Line by line, copy out the data that follows.

[The records]

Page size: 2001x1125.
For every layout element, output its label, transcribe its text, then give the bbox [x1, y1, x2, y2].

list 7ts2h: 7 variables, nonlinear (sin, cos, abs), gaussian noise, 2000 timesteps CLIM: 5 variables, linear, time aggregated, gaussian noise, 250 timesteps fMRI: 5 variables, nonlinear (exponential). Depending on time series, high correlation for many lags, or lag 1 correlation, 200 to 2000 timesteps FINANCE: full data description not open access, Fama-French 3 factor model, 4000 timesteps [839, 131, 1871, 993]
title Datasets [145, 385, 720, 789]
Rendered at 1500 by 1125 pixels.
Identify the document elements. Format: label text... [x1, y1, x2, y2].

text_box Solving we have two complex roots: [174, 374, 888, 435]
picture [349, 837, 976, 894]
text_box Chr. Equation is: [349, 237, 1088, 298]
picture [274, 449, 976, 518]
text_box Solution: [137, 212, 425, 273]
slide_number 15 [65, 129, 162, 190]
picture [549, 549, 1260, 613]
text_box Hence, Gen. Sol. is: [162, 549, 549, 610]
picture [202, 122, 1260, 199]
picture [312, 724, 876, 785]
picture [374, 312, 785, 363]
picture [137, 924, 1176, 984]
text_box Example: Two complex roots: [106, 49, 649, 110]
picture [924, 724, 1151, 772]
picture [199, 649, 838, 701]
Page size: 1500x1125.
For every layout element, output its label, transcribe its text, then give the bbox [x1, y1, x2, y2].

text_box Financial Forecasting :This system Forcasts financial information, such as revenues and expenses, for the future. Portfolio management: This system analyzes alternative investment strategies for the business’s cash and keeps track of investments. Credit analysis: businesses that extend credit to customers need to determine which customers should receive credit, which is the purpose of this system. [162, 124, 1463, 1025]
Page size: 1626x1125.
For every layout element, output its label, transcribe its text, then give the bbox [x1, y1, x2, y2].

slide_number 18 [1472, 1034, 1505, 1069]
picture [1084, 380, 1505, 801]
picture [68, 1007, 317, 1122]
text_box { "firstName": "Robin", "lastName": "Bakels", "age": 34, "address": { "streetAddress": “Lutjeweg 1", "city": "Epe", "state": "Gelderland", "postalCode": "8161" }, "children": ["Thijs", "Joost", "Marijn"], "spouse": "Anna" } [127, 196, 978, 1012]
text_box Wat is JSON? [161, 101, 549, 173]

[/The records]

Answer box:
Page size: 2001x1125.
For every layout element, output its label, transcribe its text, then give the bbox [x1, y1, x2, y2].

list 7ts2h: 7 variables, nonlinear (sin, cos, abs), gaussian noise, 2000 timesteps CLIM: 5 variables, linear, time aggregated, gaussian noise, 250 timesteps fMRI: 5 variables, nonlinear (exponential). Depending on time series, high correlation for many lags, or lag 1 correlation, 200 to 2000 timesteps FINANCE: full data description not open access, Fama-French 3 factor model, 4000 timesteps [839, 131, 1871, 993]
title Datasets [145, 385, 720, 789]
Rendered at 1500 by 1125 pixels.
Identify the document elements. Format: label text... [x1, y1, x2, y2].

text_box Solving we have two complex roots: [174, 374, 888, 435]
picture [349, 837, 976, 894]
text_box Chr. Equation is: [349, 237, 1088, 298]
picture [274, 449, 976, 518]
text_box Solution: [137, 212, 425, 273]
slide_number 15 [65, 129, 162, 190]
picture [549, 549, 1260, 613]
text_box Hence, Gen. Sol. is: [162, 549, 549, 610]
picture [202, 122, 1260, 199]
picture [312, 724, 876, 785]
picture [374, 312, 785, 363]
picture [137, 924, 1176, 984]
text_box Example: Two complex roots: [106, 49, 649, 110]
picture [924, 724, 1151, 772]
picture [199, 649, 838, 701]
Page size: 1500x1125.
For every layout element, output its label, transcribe its text, then give the bbox [x1, y1, x2, y2].

text_box Financial Forecasting :This system Forcasts financial information, such as revenues and expenses, for the future. Portfolio management: This system analyzes alternative investment strategies for the business’s cash and keeps track of investments. Credit analysis: businesses that extend credit to customers need to determine which customers should receive credit, which is the purpose of this system. [162, 124, 1463, 1025]
Page size: 1626x1125.
For every layout element, output its label, transcribe its text, then give the bbox [x1, y1, x2, y2].

slide_number 18 [1472, 1034, 1505, 1069]
picture [1084, 380, 1505, 801]
picture [68, 1007, 317, 1122]
text_box { "firstName": "Robin", "lastName": "Bakels", "age": 34, "address": { "streetAddress": “Lutjeweg 1", "city": "Epe", "state": "Gelderland", "postalCode": "8161" }, "children": ["Thijs", "Joost", "Marijn"], "spouse": "Anna" } [127, 196, 978, 1012]
text_box Wat is JSON? [161, 101, 549, 173]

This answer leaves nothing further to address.